You Know Who You Are.

Remember the client I had?  The one who had problems with his vision?  He lives about 200 miles from me.  He is also a bit of a gadget freak and kind of impulsive.  That's how I got this laptop - the monitor was too small for him to read.  The number of pixels in an inch on this machine is 135.  He is used to a larger monitor and one with fewer pixels so when he saw this he decided it wasn't for him.   His old Mac Book at 115 pixels per inch was a lot easier for him to read and to this day I have not seen him using those Reading Glasses I got him.

Tsk Tsk.

So how do you find out all of that?


First off, go to the store and look at the computers. 
Really take the time to see the machine and play around. 
When you find one that is comfortable you need to take down some information and go home.
What is the size of the computer?  12 inches?  14 inches?  17 inches?
What is the default resolution of the computer - don't be afraid to ask for help with this one!  That's what the sales staff is for.  You will get a number like 1920x1080 (Also called Full HD), 1280x800 (That's mine) or 1440x900 (That's my other machine). 

For comparison sake, you will probably want to find out the same thing for the machine you have now.
Find an open place on the desktop of your Windows 7 machine and right click.
Select "Screen Resolution" and it will show under the "Resolution" pull down what you are at now.
Windows XP and others will work similar, a Mac will be under the settings...

Now you know where you are, and where you will be going. 

To find the pixels per inch, there's a wikipedia page that has a list of them.  It will take a little effort and some searching around to find numbers that are close enough to what you have written down. 

When you find your Pixels Per Inch in the tables, you will be able to make a comparison.

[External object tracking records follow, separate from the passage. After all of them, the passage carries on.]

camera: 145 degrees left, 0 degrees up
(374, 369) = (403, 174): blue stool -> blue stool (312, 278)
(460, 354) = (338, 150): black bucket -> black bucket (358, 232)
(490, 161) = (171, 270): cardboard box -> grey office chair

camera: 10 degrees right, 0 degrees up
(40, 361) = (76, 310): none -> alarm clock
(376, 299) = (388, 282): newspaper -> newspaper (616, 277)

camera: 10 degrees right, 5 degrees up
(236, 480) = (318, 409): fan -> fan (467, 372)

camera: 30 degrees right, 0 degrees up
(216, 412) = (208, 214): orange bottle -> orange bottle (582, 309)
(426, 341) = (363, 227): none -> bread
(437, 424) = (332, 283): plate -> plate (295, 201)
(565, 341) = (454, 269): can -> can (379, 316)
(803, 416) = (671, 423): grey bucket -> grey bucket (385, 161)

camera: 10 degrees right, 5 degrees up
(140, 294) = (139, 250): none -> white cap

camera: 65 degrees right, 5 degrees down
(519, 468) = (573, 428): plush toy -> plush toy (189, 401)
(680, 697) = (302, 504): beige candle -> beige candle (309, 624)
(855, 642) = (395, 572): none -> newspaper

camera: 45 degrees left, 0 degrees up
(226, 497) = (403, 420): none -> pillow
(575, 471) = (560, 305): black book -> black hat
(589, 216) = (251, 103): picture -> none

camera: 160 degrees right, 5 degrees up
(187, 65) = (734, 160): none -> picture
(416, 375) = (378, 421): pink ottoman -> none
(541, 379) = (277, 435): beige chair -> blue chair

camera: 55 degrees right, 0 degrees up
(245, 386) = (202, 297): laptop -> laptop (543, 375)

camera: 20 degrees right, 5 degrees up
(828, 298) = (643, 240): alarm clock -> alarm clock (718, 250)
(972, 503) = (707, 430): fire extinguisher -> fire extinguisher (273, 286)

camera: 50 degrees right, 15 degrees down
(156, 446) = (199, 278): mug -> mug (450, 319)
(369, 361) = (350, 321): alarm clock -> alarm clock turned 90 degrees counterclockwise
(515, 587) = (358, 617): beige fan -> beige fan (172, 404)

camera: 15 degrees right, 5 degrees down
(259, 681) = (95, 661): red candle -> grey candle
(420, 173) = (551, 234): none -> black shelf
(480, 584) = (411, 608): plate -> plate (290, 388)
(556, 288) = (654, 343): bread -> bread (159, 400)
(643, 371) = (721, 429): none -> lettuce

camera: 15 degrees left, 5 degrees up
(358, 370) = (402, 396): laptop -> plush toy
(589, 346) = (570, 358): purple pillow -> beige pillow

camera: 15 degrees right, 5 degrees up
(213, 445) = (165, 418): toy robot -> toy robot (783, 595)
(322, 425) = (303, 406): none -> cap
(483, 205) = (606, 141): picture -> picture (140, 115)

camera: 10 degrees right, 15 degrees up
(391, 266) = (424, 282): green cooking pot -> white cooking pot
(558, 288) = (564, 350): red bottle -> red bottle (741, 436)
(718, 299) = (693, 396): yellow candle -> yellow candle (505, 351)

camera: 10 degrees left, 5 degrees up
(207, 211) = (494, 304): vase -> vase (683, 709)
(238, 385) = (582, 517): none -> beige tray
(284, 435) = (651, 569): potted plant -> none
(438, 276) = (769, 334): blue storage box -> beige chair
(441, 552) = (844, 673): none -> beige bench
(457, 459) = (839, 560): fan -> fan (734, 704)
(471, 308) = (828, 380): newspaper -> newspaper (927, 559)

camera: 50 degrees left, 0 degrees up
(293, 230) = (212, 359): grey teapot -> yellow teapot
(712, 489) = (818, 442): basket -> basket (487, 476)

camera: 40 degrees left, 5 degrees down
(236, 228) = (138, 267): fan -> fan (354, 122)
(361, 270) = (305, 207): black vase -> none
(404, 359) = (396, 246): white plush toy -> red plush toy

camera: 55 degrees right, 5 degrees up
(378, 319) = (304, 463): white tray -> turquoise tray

If you have limited vision, and you're used to a 13 inch Mac Book at 113 Pixels Per Inch, you may find that the iPad of your dreams will end up in my hands after you give up in frustration.   The iPads are currently 135 Pixels per inch.

The 42 inch Full HDTV sitting in the corner on the other hand is only 52 Pixels Per Inch.  That is why when I have clients over to look at web pages, I can get away with plugging in the HDMI cable from the laptop to the TV and we can see it everywhere in the room.  It's bloody big.

My TV is really 46 inches, and the table on the page didn't go that far up, but you get the idea.

Now that HDMI cable?  That's a story for another day.